At this point the inevitable happened: the wifi stopped working. With so many contests accessing the net at the same time, I was not surprised. My app did not actually need the internet, but to code it, I need access to Android documentation. I wished I downloaded the documentation when I was at home! Oh well. Stephan, who was sitting to my right, just calmly pulled out his tether device and moved on. Now that's what I call prepared! Fortunately we were sitting in a conference room, and I noticed ethernet cables coming out of the phones in the middle of the table. I grabbed one, plugged it in, and phew, it was connected. Back to business again.

The rest of the app was relatively straight-forward. Initially I used drawText for the background Chinese character, but the default font was really ugly. I didn't have time to figure out how to include a prettier font, so I took a shortcut and just displayed an image of a beautiful Chinese character.


By now it was 6pm, and I had a working demo. But it didn't really use the pen api. Yes, you could use the pen to trace the character, but you could also use your finger. We need to submit our app by 7pm, so I didn't have a lot of time. I decided to use the pressure from the pen to vary the stroke width, and started pouring over the HTC documentation. Not sure if I was stressed or what, but for the life of me I just couldn't find the function to get the pressure. I asked David from HTC for help. He couldn't find the function in the documentation either, but had some unpublished sample code, so once again I whipped out my USB thumb drive and got some precious files. The function turned out to be dead simple: it was just event.getPressure() from the MotionEvent. I added that to my app, and spent the rest of the time tweaking the numbers to make the strokes look alright.

Show time

At 7:30pm we all went back to the big conference room for demos. I was the second in line to present, and gave a pretty short demo. But people seemed to like it!

There were a lot of interesting apps, and I was rather impressed by the work everyone managed to do in a day. It took an hour for everyone to demo, and then the judges got together to vote. Afterwards, it was the announcements. They first announced the overall winners. I was very pleasantly surprised when they called out "Calligraphy" for first prize! They tagged on to say that I was also one of the two winners for the pen api category. Double happiness!

Winners of the pen api contest. Bruce from HTC brought giant zucchinis as prizes!

During the day someone from Microsoft developer relations was going around asking people to fill out a survey. They would raffle out two people to win an XBox 360 with Kinect, and they announced the results at the end. As luck would have it, I was one of the winners! Beginner's luck, I suppose?

The organizers and sponsors were quite generous, and gave out a lot of prizes. More at the AT&T Developer Program Blog.

Parting thoughts

I had so much fun at my first hackathon. Working side by side other developers was really nice, and have direct help from the API publishers made the process much smoother. If are were sitting on the fence, I definitely recommend going to one.

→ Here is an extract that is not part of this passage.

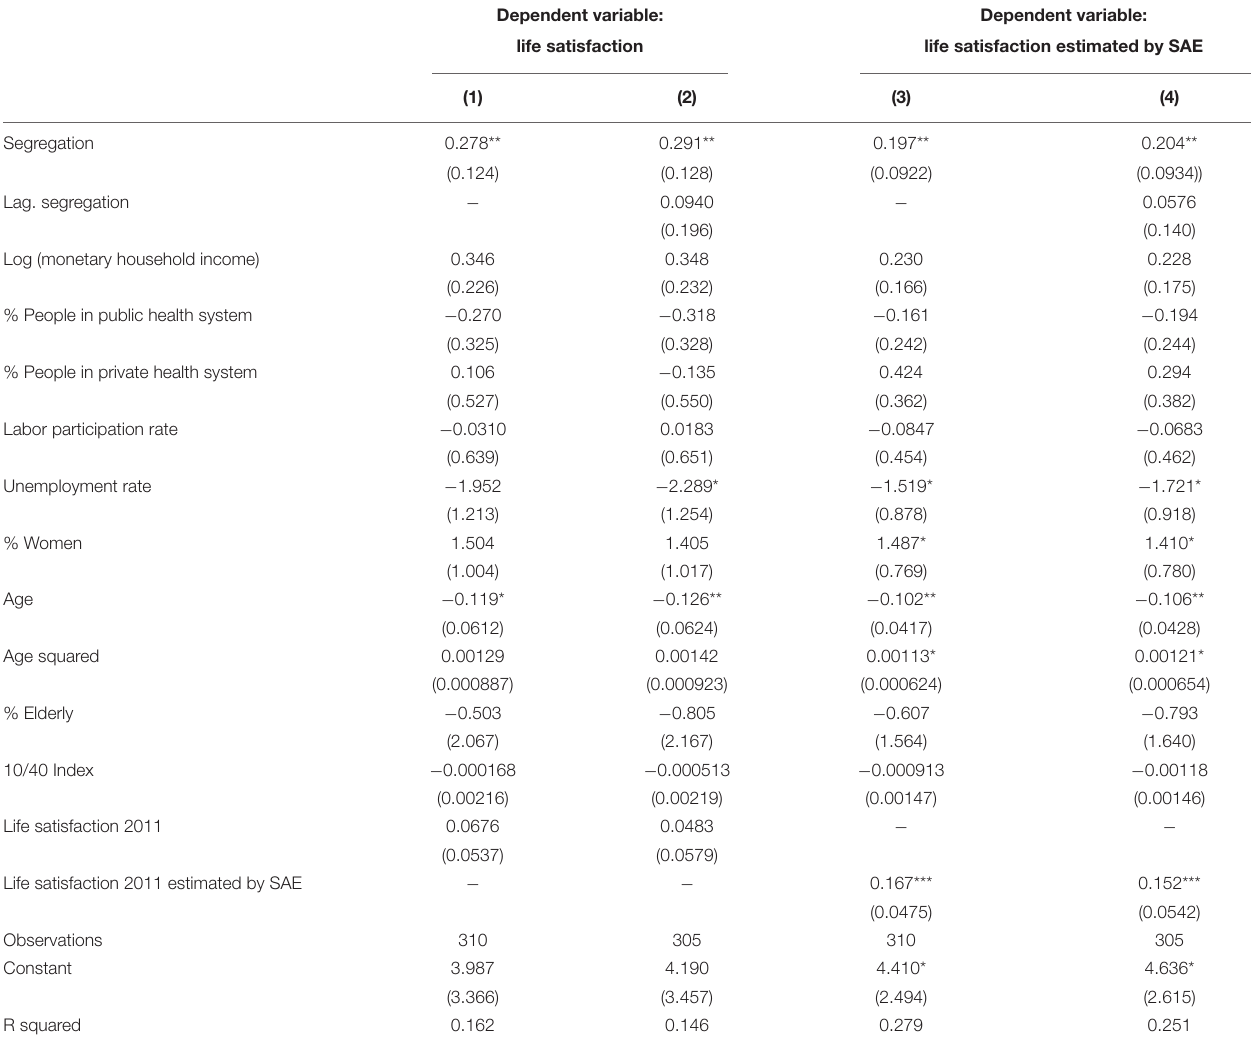
TABLE 6 | Determinants of life satisfaction (evaluating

Here are a few things I learned:

  1. Assume that the internet will stop working at some point, and download the SDK/documentation beforehand.
  2. Sit with people working on similar projects. The cross pollination is amazing.
  3. Don't be shy to ask for help. People are super friendly, and you don't really have a lot of time to repeat mistakes anyway.

A big hand for the organizers and sponsors! Thank you for this very fun event. I especially enjoyed working with the HTC team.